**Problem details**
Reproduce every line of the items below verbatim, omitting the pictures from your answer.

··· Supplied material

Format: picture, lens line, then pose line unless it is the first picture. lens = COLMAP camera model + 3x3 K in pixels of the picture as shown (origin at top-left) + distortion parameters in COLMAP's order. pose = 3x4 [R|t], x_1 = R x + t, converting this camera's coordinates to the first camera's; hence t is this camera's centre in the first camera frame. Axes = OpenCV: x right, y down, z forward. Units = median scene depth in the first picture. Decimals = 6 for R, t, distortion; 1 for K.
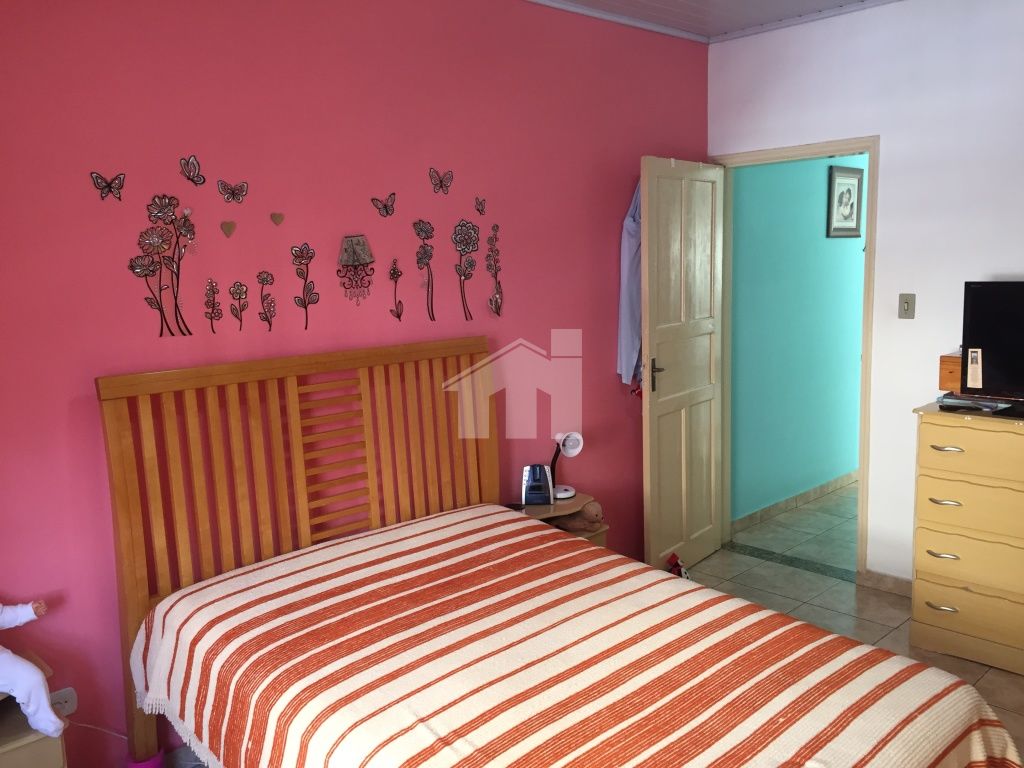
lens RADIAL K [[884.9, 0, 506.4], [0, 884.9, 381.8], [0, 0, 1]] dist [0.092832, -0.116445]
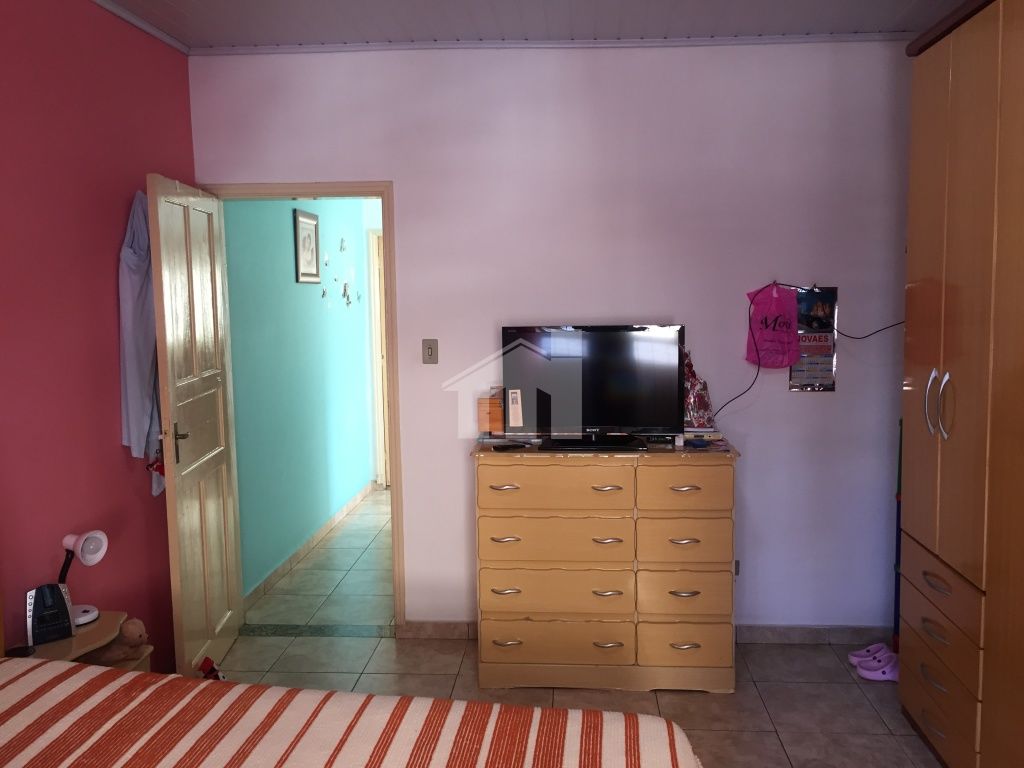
lens RADIAL K [[884.9, 0, 517.9], [0, 884.9, 385.8], [0, 0, 1]] dist [0.092832, -0.116445]
pose [[0.744759, -0.052964, 0.665229, -0.142947], [0.084312, 0.996325, -0.015067, -0.021186], [-0.661986, 0.067308, 0.746488, 0.181773]]
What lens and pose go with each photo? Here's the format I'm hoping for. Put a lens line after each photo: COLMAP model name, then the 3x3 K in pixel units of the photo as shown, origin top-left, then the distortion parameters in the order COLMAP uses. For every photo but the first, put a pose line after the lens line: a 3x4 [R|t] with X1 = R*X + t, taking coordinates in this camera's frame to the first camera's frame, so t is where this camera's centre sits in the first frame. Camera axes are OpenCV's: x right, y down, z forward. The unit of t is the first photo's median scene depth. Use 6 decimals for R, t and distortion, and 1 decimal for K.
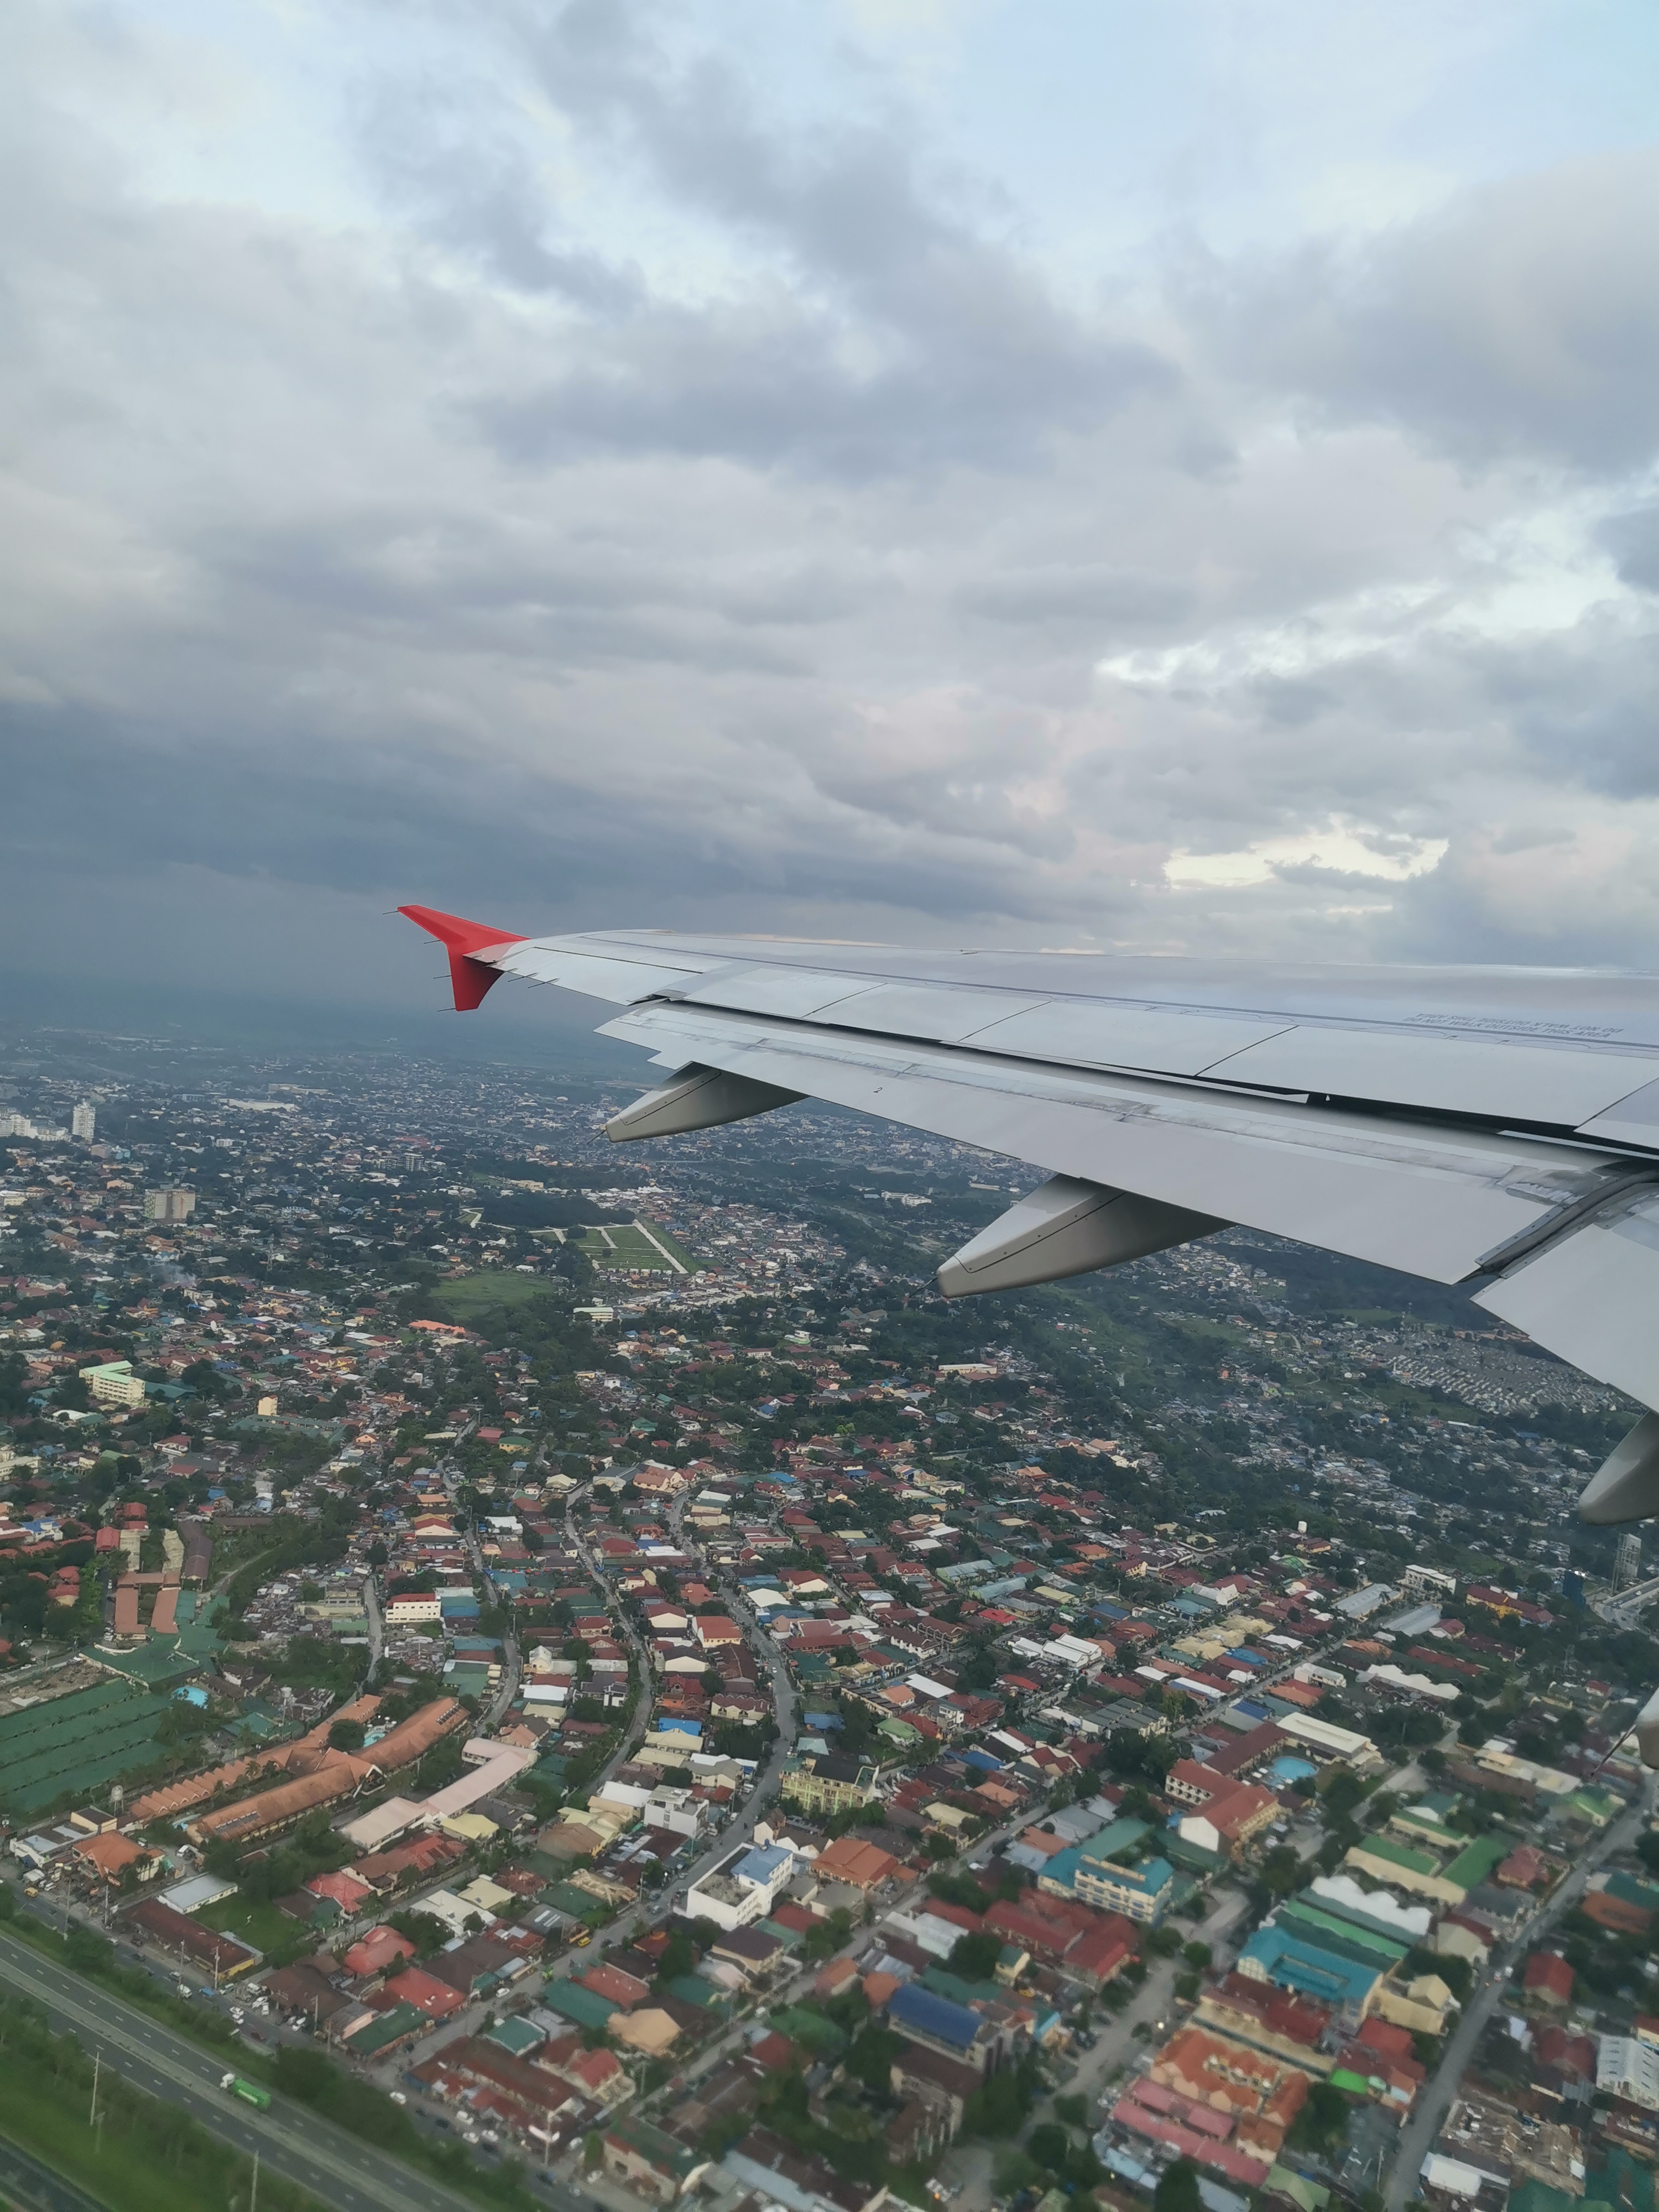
lens RADIAL K [[1664.1, 0, 841.1], [0, 1664.1, 1088.4], [0, 0, 1]] dist [0.032719, -0.067413]
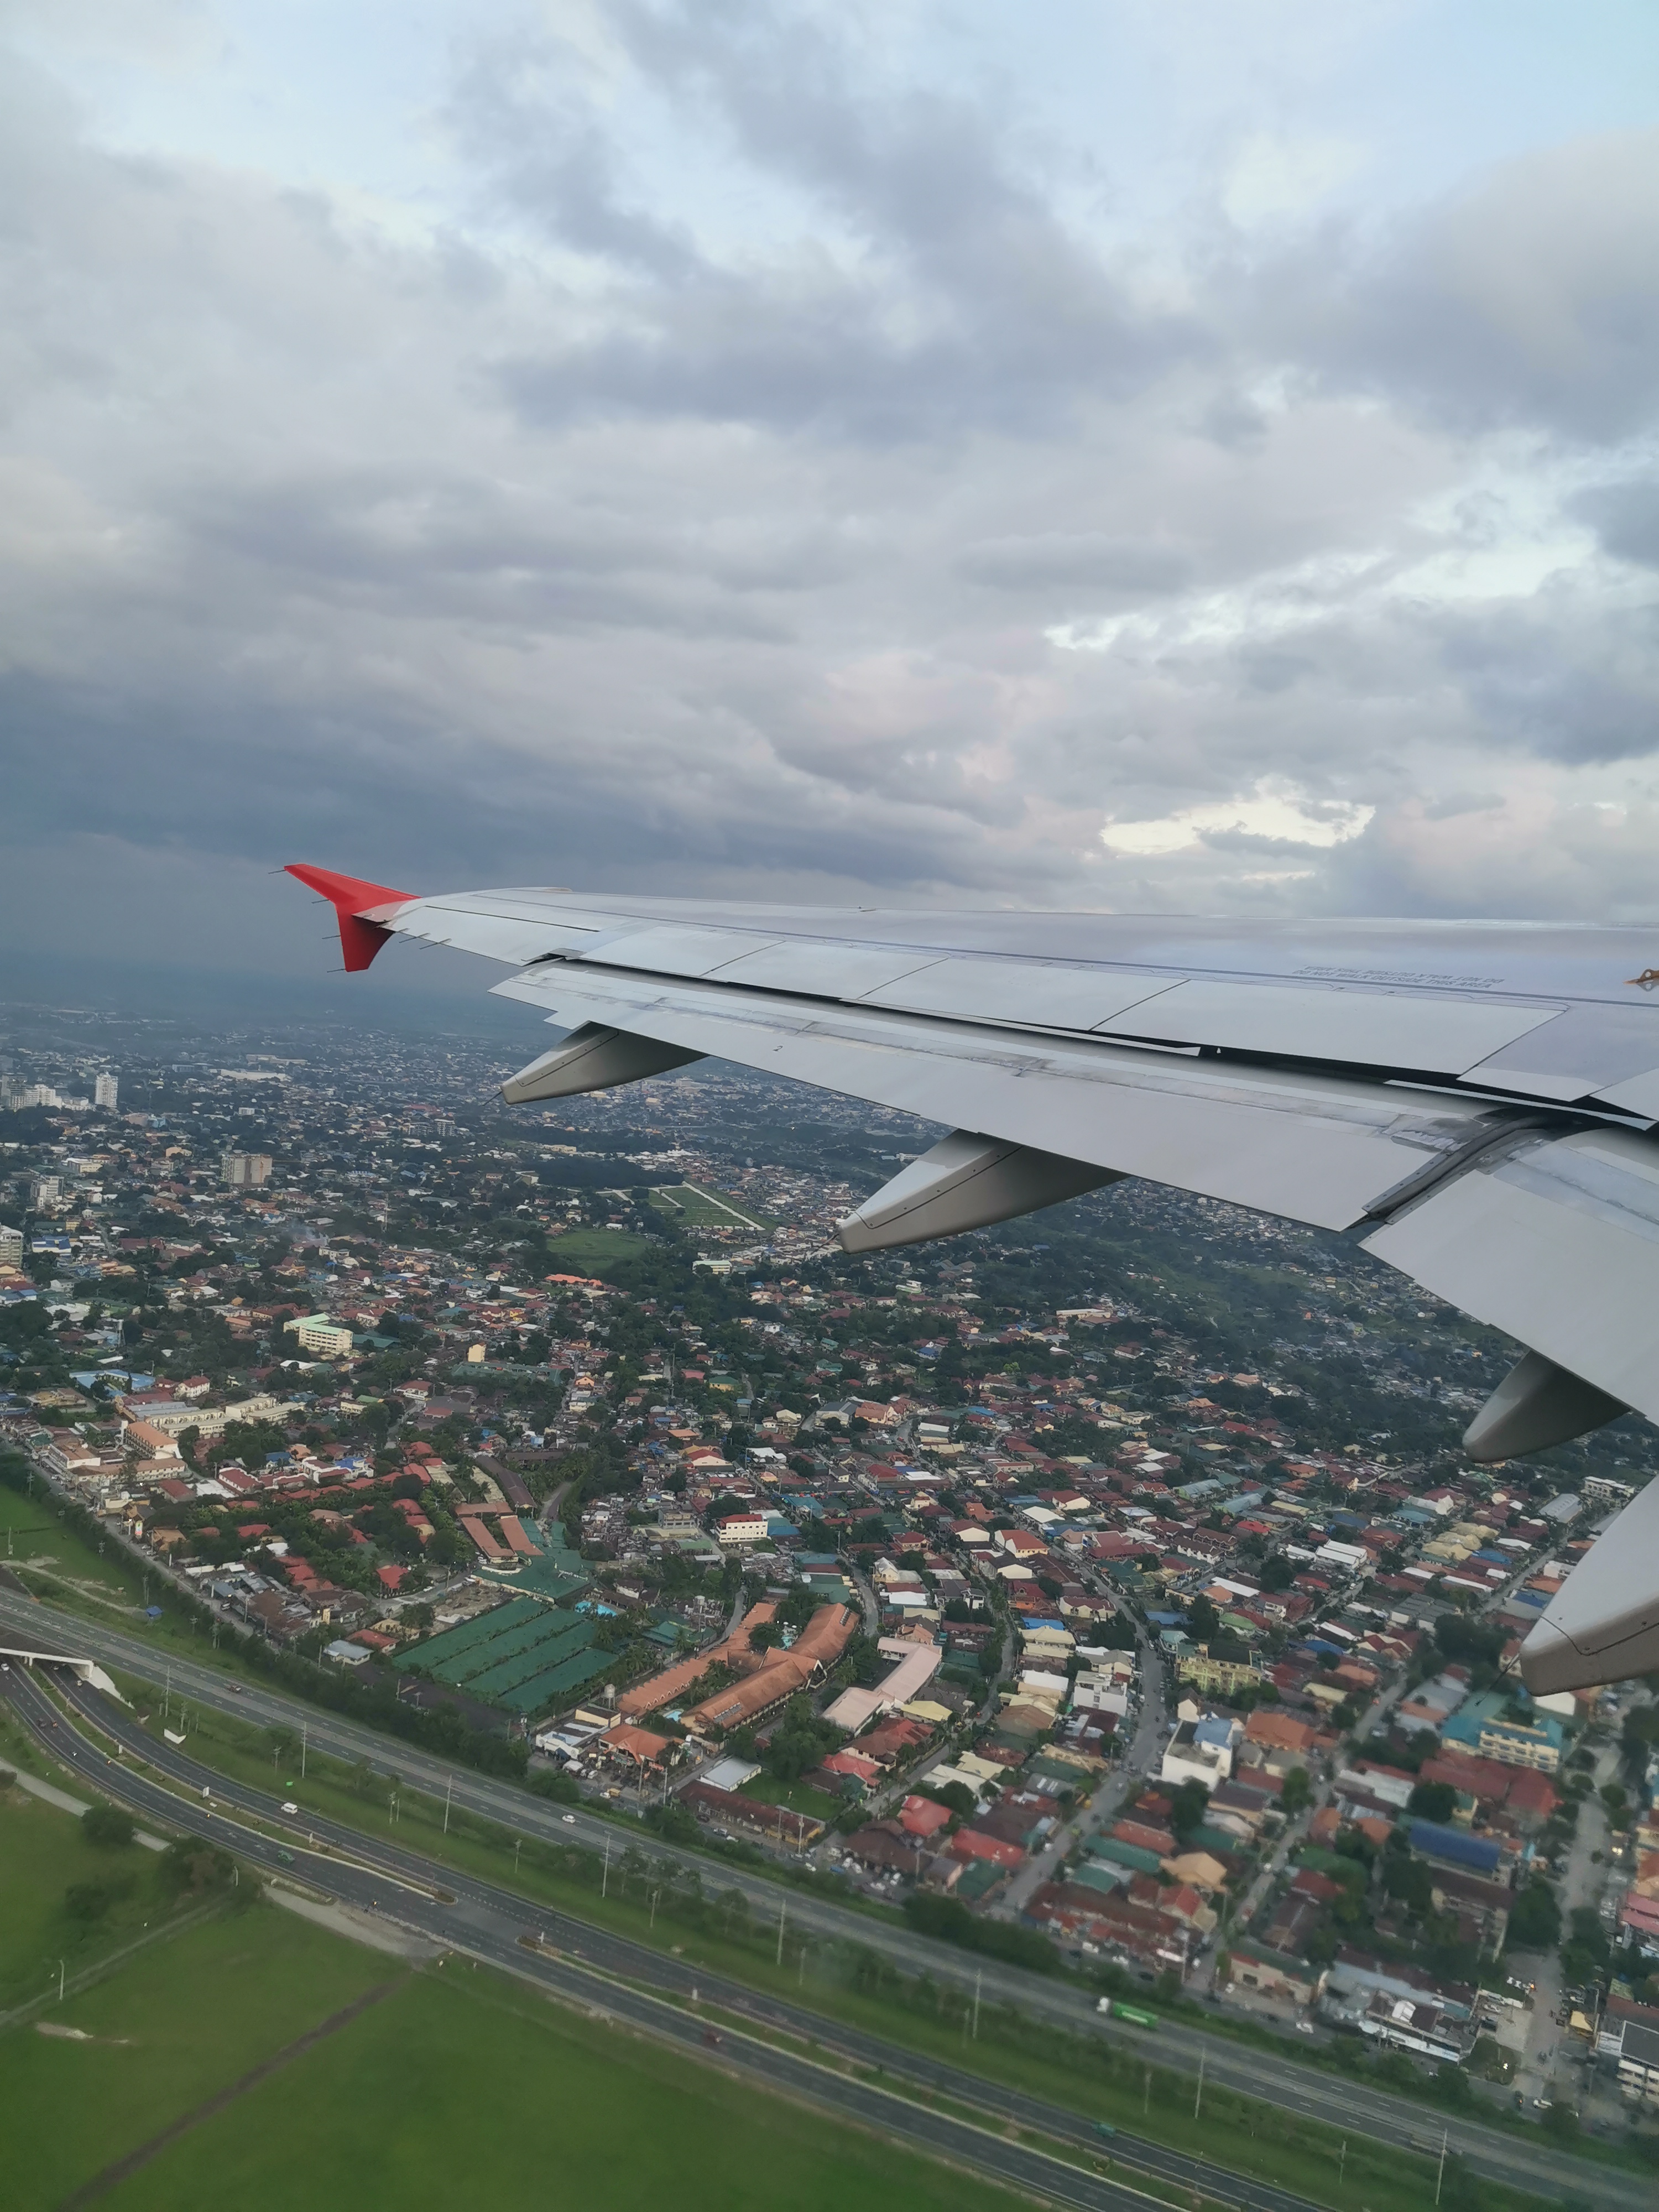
lens RADIAL K [[1664.1, 0, 826.0], [0, 1664.1, 1083.1], [0, 0, 1]] dist [0.032719, -0.067413]
pose [[0.998539, -0.012218, 0.052645, -0.105548], [0.011035, 0.999681, 0.022700, 0.000876], [-0.052905, -0.022086, 0.998355, -0.025878]]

······

**Result of the exercise**
Format: picture, lens line, then pose line unless it is the first picture. lens = COLMAP camera model + 3x3 K in pixels of the picture as shown (origin at top-left) + distortion parameters in COLMAP's order. pose = 3x4 [R|t], x_1 = R x + t, converting this camera's coordinates to the first camera's; hence t is this camera's centre in the first camera frame. Axes = OpenCV: x right, y down, z forward. Units = median scene depth in the first picture. Decimals = 6 for R, t, distortion; 1 for K.
lens RADIAL K [[884.9, 0, 506.4], [0, 884.9, 381.8], [0, 0, 1]] dist [0.092832, -0.116445]
lens RADIAL K [[884.9, 0, 517.9], [0, 884.9, 385.8], [0, 0, 1]] dist [0.092832, -0.116445]
pose [[0.744759, -0.052964, 0.665229, -0.142947], [0.084312, 0.996325, -0.015067, -0.021186], [-0.661986, 0.067308, 0.746488, 0.181773]]
What lens and pose go with each photo? Here's the format I'm hoping for. Put a lens line after each photo: COLMAP model name, then the 3x3 K in pixel units of the photo as shown, origin top-left, then the distortion parameters in the order COLMAP uses. For every photo but the first, put a pose line after the lens line: a 3x4 [R|t] with X1 = R*X + t, taking coordinates in this camera's frame to the first camera's frame, so t is where this camera's centre sits in the first frame. Camera axes are OpenCV's: x right, y down, z forward. The unit of t is the first photo's median scene depth. Use 6 decimals for R, t and distortion, and 1 decimal for K.
lens RADIAL K [[1664.1, 0, 841.1], [0, 1664.1, 1088.4], [0, 0, 1]] dist [0.032719, -0.067413]
lens RADIAL K [[1664.1, 0, 826.0], [0, 1664.1, 1083.1], [0, 0, 1]] dist [0.032719, -0.067413]
pose [[0.998539, -0.012218, 0.052645, -0.105548], [0.011035, 0.999681, 0.022700, 0.000876], [-0.052905, -0.022086, 0.998355, -0.025878]]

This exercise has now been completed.